The problem is that administrative data has its limitations for filling in very specific characteristic details about people.

We saw that age, sex, and location are easy as they are captured in most forms.

Other datasets, like tax records, also give Statistics NZ a treasure trove of insight by clarifying what people earn and what industry they work in.

But there are some nitty gritty details, that would have only been possible to find out through the carefully-worded interrogation of the census form.

Administrative data is of little use for understanding:

  • How people use their time
  • Do people volunteer?
  • Is their home damp?
  • How many rooms are in their home?
  • How do they travel to work?
  • Do they smoke?
  • What languages are spoken?
  • Specifics of Iwi affiliations
  • Do they have disabilities?

Insights regarding the topics above will be challenging for Statistics NZ to estimate. As a result, some data may be withheld. And in cases where data is released on those topics, it may be abridged to a higher level, or be accompanied with carefully-scripted caveats surrounding estimation errors.

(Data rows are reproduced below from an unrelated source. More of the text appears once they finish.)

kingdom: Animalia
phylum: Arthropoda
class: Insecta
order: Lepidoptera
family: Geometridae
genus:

Beyond those obvious topics of concern, I also remain sceptical regarding skills and occupation data. Statistics NZ seems pretty sure they can still get good insights on qualifications and occupations from administrative data and past censuses. But I am not so sure.

Administrative data only captures qualifications from those that were educated in New Zealand so will miss the qualifications of the migrant population.

Occupations, on the other hand, might be adequately informed by past censuses for jobs that are consistent through time. But what about jobs that didn’t exist five years ago, like social media advisers? Surely statistical imputation from old data is also not going to help us understand whether the future of work is already showing up in the data among some specific occupations.

What can you do about it?

At this stage, the only given is that you must wait until the end of July to find out the final suite of indicators that will be released by Statistics NZ.

But in the meantime, you should also prepare yourself to be disappointed.

Although Statistics NZ is likely to set a very high bar before it completely withholds an indicator, any abridging of data to a higher level will have huge effects on monitoring what matters for people in the regions.

Many regions have been relying on the Census to help flesh out their understanding of the wellbeing of their residents. And this understanding relies on specific detail.

The good news is that the Census need not be the only show in town when it comes to understanding wellbeing in your region.

Other options do exist, they just require a little more creative thinking to get your hands on the insight. For example, you can fill in gaps with proxies and other government datasets, as well as local surveys.

Over the coming months I look forward to working with businesses, local authorities and development agencies as they map out a way forward.